■ Source records
*** Begin section ***
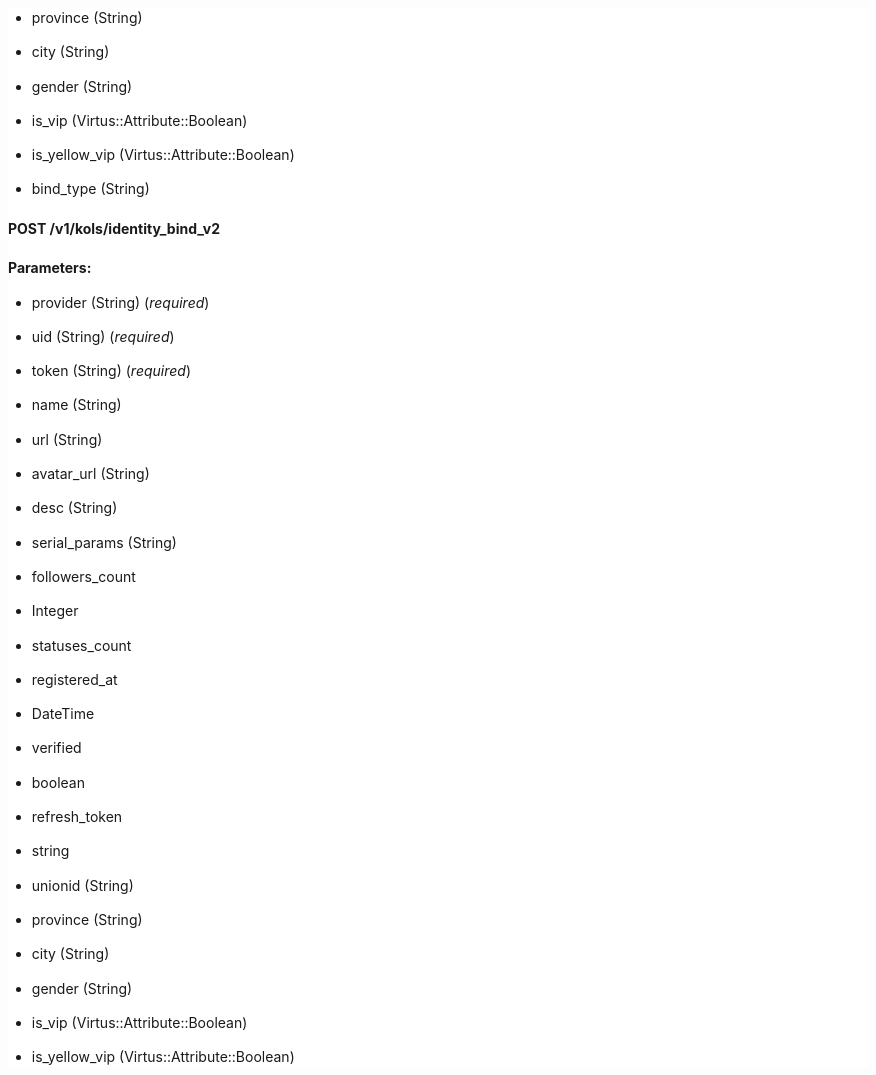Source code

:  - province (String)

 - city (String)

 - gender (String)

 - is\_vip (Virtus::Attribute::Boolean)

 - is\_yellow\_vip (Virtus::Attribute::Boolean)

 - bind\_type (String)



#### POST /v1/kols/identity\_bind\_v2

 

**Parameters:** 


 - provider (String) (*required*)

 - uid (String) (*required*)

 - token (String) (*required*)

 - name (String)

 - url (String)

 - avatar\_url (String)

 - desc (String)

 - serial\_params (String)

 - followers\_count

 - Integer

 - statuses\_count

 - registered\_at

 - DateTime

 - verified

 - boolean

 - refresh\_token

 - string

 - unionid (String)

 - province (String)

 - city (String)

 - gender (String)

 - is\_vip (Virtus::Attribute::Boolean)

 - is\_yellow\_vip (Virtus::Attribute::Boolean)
*** End section ***
■ Task statement
Copy the material above line for line, keeping every character, and leave out the picture.

■ Answer to this exercise
Source code

:  - province (String)

 - city (String)

 - gender (String)

 - is\_vip (Virtus::Attribute::Boolean)

 - is\_yellow\_vip (Virtus::Attribute::Boolean)

 - bind\_type (String)



#### POST /v1/kols/identity\_bind\_v2

 

**Parameters:** 


 - provider (String) (*required*)

 - uid (String) (*required*)

 - token (String) (*required*)

 - name (String)

 - url (String)

 - avatar\_url (String)

 - desc (String)

 - serial\_params (String)

 - followers\_count

 - Integer

 - statuses\_count

 - registered\_at

 - DateTime

 - verified

 - boolean

 - refresh\_token

 - string

 - unionid (String)

 - province (String)

 - city (String)

 - gender (String)

 - is\_vip (Virtus::Attribute::Boolean)

 - is\_yellow\_vip (Virtus::Attribute::Boolean)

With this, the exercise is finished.